Saved entries:
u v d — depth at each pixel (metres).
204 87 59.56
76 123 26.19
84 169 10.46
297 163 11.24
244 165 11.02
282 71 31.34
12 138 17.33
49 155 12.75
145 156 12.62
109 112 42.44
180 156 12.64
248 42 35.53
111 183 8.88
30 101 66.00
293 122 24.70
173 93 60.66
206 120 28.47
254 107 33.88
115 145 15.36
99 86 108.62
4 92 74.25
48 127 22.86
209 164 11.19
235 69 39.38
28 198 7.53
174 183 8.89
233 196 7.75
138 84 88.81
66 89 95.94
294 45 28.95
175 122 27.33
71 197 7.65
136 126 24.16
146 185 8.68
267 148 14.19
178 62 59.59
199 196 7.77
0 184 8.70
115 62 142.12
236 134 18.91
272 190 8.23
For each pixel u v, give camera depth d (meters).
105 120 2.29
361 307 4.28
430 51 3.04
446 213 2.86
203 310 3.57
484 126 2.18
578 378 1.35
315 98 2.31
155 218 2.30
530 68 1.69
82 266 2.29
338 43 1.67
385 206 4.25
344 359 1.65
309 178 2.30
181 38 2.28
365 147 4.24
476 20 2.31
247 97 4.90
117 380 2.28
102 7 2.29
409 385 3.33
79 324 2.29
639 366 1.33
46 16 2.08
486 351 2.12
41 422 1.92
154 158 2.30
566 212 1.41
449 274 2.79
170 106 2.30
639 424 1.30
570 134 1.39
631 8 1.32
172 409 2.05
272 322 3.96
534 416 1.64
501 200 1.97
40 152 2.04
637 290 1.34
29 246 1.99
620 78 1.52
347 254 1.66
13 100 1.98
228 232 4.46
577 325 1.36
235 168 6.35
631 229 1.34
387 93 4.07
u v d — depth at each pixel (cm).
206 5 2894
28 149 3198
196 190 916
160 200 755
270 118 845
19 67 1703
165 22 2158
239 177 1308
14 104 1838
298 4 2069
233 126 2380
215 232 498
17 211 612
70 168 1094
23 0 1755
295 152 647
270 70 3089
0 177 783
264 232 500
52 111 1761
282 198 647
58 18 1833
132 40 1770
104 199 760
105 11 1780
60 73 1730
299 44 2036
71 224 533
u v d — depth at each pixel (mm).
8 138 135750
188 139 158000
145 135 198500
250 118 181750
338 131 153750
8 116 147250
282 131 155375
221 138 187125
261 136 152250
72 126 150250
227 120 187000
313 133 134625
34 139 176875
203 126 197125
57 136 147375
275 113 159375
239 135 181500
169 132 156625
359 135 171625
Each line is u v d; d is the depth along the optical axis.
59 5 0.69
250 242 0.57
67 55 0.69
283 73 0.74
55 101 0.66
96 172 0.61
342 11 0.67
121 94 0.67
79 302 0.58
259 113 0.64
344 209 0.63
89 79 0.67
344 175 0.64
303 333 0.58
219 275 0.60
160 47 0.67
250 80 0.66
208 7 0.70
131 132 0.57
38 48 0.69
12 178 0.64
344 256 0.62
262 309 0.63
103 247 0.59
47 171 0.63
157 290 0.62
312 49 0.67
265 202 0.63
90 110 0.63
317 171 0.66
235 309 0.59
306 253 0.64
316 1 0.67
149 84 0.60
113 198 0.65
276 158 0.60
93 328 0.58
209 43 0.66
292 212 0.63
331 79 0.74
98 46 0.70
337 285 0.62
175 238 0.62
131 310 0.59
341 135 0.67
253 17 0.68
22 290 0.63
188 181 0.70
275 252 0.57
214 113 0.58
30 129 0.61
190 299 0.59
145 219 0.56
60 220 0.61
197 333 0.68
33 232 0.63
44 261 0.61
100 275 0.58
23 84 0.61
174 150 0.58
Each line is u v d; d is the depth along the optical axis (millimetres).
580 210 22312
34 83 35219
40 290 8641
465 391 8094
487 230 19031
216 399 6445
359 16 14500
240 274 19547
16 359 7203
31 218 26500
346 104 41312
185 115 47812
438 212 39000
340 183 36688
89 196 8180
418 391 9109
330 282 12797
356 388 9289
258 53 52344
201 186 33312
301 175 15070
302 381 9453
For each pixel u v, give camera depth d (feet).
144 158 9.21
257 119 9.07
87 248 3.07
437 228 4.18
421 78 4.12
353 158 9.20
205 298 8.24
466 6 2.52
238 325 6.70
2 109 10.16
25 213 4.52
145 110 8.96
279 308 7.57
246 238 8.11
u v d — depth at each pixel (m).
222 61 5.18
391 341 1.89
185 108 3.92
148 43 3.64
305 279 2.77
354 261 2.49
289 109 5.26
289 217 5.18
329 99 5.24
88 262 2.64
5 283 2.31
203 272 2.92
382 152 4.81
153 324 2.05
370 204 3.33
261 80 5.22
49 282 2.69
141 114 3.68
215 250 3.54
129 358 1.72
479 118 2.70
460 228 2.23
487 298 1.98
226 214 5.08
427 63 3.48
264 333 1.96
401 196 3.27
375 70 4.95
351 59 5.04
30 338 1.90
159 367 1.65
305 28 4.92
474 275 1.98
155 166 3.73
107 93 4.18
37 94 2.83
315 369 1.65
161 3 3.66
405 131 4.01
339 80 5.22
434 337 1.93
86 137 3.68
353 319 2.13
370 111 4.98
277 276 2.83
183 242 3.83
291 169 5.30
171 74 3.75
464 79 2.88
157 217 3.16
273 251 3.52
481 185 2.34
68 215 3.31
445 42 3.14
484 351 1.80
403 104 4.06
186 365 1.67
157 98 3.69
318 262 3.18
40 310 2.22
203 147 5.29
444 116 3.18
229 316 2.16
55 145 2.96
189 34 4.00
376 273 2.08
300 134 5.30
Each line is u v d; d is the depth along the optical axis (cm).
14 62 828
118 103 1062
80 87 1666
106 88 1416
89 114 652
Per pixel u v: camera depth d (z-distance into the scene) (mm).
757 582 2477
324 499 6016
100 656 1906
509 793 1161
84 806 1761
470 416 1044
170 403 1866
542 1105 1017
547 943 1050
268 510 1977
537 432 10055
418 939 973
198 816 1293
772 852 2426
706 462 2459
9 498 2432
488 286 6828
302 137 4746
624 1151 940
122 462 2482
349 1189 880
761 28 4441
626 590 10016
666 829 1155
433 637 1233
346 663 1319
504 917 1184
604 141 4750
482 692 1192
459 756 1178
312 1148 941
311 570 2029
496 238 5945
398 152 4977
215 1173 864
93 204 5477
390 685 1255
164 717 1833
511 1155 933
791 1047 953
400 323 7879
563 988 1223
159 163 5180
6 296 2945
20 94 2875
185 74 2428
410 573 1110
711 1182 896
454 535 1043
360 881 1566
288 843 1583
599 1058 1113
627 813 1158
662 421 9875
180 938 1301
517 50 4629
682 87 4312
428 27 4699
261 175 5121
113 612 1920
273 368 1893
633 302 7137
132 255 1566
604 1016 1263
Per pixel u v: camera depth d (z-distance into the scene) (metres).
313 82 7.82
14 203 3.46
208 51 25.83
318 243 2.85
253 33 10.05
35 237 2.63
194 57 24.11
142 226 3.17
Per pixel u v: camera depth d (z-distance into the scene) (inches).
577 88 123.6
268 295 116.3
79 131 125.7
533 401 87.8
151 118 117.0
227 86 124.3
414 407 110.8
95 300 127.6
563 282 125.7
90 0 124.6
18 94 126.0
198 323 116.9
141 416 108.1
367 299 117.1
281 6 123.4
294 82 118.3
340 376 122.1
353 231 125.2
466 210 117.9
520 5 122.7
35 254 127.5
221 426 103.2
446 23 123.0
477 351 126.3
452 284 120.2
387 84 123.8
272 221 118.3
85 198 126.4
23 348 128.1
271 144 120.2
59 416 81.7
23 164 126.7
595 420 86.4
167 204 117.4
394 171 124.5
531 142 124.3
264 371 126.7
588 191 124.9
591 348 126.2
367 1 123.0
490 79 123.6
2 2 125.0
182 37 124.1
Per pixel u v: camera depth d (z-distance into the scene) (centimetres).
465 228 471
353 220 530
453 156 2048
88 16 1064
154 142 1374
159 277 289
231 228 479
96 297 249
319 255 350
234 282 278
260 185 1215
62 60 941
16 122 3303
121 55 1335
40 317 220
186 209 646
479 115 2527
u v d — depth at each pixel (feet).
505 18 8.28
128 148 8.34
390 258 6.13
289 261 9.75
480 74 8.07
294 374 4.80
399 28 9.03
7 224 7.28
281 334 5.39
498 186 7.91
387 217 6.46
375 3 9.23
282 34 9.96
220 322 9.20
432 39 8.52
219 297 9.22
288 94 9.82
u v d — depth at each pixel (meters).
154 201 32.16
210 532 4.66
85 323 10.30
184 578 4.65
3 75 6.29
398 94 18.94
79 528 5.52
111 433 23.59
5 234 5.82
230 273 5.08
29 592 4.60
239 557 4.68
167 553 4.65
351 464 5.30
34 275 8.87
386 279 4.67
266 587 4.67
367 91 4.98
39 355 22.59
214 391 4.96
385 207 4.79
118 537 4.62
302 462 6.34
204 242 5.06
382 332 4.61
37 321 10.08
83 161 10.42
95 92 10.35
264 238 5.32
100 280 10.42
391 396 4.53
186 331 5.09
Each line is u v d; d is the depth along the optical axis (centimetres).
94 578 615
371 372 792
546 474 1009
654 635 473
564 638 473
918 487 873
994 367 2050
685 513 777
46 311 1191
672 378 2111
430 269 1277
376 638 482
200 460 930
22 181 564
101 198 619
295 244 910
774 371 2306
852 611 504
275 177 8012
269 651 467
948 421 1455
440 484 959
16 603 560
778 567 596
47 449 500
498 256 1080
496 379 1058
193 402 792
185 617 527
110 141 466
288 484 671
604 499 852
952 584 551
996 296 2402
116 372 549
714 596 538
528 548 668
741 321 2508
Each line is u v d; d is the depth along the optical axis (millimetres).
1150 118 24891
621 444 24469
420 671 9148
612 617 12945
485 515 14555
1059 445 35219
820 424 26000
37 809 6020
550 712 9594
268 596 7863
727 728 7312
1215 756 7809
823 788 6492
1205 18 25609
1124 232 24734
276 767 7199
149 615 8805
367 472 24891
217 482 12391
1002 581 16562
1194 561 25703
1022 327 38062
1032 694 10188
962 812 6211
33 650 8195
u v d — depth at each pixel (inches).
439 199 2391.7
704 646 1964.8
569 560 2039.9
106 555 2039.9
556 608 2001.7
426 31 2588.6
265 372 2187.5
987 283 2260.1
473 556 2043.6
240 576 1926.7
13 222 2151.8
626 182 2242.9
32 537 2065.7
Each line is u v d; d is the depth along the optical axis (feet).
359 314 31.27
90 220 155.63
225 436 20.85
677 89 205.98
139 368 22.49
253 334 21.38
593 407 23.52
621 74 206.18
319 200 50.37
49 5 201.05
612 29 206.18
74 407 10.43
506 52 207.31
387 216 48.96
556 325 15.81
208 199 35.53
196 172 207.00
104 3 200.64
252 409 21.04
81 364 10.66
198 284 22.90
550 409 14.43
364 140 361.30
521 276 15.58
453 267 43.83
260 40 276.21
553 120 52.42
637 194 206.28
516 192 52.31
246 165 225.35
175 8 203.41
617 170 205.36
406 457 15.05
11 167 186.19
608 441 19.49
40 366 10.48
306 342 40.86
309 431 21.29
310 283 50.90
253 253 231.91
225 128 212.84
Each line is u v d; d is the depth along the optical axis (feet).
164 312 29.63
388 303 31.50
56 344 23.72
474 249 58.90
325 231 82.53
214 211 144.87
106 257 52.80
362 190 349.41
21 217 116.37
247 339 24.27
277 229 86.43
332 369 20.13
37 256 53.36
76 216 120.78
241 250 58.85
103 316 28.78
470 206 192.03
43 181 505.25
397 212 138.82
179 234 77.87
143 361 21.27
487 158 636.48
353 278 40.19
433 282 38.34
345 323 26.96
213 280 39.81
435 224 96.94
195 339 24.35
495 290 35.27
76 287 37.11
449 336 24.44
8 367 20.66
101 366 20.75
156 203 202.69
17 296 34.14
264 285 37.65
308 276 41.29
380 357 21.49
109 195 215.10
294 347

▶ [TASK DETAILS]
All lines from the top of the data through the line containing "173 93 60.66" need to be retyped exactly, and nothing more.

▶ [OUTPUT]
u v d — depth at each pixel (metres).
204 87 59.56
76 123 26.19
84 169 10.46
297 163 11.24
244 165 11.02
282 71 31.34
12 138 17.33
49 155 12.75
145 156 12.62
109 112 42.44
180 156 12.64
248 42 35.53
111 183 8.88
30 101 66.00
293 122 24.70
173 93 60.66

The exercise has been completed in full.